--- Provided material ---
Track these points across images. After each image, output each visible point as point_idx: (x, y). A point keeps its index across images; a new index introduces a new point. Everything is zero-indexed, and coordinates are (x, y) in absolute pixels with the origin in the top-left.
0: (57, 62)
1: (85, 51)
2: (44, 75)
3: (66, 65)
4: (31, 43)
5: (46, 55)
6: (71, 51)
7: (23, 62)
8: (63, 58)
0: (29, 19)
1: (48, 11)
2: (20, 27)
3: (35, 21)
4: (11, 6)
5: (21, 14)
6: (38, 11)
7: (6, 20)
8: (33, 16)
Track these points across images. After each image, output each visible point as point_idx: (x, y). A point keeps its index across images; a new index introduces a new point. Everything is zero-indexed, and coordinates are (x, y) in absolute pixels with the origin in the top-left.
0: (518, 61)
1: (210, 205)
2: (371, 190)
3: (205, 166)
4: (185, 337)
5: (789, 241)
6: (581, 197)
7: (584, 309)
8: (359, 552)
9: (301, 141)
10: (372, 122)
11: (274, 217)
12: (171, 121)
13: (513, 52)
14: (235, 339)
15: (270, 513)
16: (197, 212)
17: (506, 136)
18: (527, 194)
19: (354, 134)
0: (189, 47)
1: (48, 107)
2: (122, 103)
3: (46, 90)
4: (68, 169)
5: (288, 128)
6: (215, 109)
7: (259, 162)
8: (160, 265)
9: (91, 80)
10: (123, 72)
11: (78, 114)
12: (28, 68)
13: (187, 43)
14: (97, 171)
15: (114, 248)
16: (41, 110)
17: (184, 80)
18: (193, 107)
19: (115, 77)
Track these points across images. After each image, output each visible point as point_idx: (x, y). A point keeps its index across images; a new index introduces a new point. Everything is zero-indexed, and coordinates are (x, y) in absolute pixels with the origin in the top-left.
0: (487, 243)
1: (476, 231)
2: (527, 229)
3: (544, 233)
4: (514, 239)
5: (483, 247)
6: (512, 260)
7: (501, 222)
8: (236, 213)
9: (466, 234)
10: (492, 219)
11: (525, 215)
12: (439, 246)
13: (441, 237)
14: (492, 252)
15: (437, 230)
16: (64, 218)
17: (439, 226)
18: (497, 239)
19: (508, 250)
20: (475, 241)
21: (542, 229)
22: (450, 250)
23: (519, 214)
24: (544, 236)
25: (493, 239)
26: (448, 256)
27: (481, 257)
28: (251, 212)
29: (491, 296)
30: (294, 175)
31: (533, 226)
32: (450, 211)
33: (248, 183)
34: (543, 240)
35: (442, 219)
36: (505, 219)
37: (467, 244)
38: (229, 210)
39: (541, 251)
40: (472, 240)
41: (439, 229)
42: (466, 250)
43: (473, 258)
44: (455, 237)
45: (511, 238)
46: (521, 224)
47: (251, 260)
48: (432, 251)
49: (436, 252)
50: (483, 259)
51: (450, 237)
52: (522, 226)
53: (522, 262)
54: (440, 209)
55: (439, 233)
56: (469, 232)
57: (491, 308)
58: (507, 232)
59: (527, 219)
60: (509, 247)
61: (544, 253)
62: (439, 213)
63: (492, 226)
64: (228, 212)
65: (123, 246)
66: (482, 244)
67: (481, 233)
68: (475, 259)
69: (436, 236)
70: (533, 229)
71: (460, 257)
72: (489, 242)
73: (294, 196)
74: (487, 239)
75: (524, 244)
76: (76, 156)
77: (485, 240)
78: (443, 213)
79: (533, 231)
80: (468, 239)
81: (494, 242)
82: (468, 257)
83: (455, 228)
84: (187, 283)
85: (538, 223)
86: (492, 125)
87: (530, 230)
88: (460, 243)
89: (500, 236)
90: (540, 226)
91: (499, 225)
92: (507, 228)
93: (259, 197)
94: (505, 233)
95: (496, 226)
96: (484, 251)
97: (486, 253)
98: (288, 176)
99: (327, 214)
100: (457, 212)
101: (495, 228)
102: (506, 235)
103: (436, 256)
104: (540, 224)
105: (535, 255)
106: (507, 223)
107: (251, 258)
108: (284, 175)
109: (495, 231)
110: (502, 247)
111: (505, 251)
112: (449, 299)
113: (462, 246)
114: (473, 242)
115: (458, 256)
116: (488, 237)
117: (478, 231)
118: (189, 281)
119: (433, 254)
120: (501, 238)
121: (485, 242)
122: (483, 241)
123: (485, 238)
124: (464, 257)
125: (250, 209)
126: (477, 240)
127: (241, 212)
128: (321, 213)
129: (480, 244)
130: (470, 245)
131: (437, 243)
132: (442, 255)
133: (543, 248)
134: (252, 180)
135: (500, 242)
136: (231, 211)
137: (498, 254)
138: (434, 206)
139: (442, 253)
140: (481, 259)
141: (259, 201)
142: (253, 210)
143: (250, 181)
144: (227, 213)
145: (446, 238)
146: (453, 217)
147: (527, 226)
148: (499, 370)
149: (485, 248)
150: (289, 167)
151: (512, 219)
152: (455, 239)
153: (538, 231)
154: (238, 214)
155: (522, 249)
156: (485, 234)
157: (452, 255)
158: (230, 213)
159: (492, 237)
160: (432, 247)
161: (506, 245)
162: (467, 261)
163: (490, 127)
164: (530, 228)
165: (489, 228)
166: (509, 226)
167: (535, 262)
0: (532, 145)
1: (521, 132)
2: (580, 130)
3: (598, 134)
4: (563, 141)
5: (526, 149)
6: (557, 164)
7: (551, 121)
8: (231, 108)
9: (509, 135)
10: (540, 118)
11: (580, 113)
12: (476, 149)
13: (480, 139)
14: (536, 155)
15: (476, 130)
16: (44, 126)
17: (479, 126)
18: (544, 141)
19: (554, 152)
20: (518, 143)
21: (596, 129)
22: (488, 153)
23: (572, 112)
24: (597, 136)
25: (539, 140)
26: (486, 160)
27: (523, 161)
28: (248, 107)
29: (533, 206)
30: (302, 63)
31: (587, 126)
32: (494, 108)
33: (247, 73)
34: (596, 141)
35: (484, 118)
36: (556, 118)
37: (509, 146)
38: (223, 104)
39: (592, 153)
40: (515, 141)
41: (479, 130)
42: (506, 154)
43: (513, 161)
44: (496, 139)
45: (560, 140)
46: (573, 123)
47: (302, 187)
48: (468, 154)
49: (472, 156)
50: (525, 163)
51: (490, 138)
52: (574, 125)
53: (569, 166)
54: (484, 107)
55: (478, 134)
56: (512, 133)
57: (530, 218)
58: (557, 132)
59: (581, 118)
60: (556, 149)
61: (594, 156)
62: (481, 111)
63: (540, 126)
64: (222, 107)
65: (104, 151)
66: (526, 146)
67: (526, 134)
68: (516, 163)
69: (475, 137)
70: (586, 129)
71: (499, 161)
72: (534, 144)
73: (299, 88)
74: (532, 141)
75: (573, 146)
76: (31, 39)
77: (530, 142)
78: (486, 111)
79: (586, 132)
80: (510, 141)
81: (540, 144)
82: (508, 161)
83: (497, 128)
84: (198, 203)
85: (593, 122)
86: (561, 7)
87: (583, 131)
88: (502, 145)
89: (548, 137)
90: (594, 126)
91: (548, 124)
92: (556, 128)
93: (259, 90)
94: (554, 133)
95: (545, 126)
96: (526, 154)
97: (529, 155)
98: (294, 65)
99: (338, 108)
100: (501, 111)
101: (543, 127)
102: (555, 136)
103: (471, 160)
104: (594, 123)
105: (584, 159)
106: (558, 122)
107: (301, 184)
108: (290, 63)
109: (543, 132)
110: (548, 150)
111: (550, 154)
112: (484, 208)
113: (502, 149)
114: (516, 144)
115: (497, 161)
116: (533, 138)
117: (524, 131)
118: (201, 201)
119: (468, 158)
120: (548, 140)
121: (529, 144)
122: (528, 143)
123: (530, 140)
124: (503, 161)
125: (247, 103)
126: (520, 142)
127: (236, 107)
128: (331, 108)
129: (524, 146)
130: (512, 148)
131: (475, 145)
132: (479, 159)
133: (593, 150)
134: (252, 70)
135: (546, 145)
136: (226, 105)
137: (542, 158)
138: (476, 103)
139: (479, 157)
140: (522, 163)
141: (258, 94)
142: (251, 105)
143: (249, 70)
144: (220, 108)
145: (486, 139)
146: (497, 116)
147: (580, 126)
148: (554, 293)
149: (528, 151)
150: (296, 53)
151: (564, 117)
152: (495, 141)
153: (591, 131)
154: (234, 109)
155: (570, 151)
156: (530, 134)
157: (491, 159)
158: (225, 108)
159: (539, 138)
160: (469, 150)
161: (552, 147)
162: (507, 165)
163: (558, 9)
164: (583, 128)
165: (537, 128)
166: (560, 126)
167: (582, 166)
---
## What the task asks
Working from the records above, write out verbatim only the lines from the line containing "25: (493, 239)" through the line containing "94: (505, 233)".

## Response
25: (493, 239)
26: (448, 256)
27: (481, 257)
28: (251, 212)
29: (491, 296)
30: (294, 175)
31: (533, 226)
32: (450, 211)
33: (248, 183)
34: (543, 240)
35: (442, 219)
36: (505, 219)
37: (467, 244)
38: (229, 210)
39: (541, 251)
40: (472, 240)
41: (439, 229)
42: (466, 250)
43: (473, 258)
44: (455, 237)
45: (511, 238)
46: (521, 224)
47: (251, 260)
48: (432, 251)
49: (436, 252)
50: (483, 259)
51: (450, 237)
52: (522, 226)
53: (522, 262)
54: (440, 209)
55: (439, 233)
56: (469, 232)
57: (491, 308)
58: (507, 232)
59: (527, 219)
60: (509, 247)
61: (544, 253)
62: (439, 213)
63: (492, 226)
64: (228, 212)
65: (123, 246)
66: (482, 244)
67: (481, 233)
68: (475, 259)
69: (436, 236)
70: (533, 229)
71: (460, 257)
72: (489, 242)
73: (294, 196)
74: (487, 239)
75: (524, 244)
76: (76, 156)
77: (485, 240)
78: (443, 213)
79: (533, 231)
80: (468, 239)
81: (494, 242)
82: (468, 257)
83: (455, 228)
84: (187, 283)
85: (538, 223)
86: (492, 125)
87: (530, 230)
88: (460, 243)
89: (500, 236)
90: (540, 226)
91: (499, 225)
92: (507, 228)
93: (259, 197)
94: (505, 233)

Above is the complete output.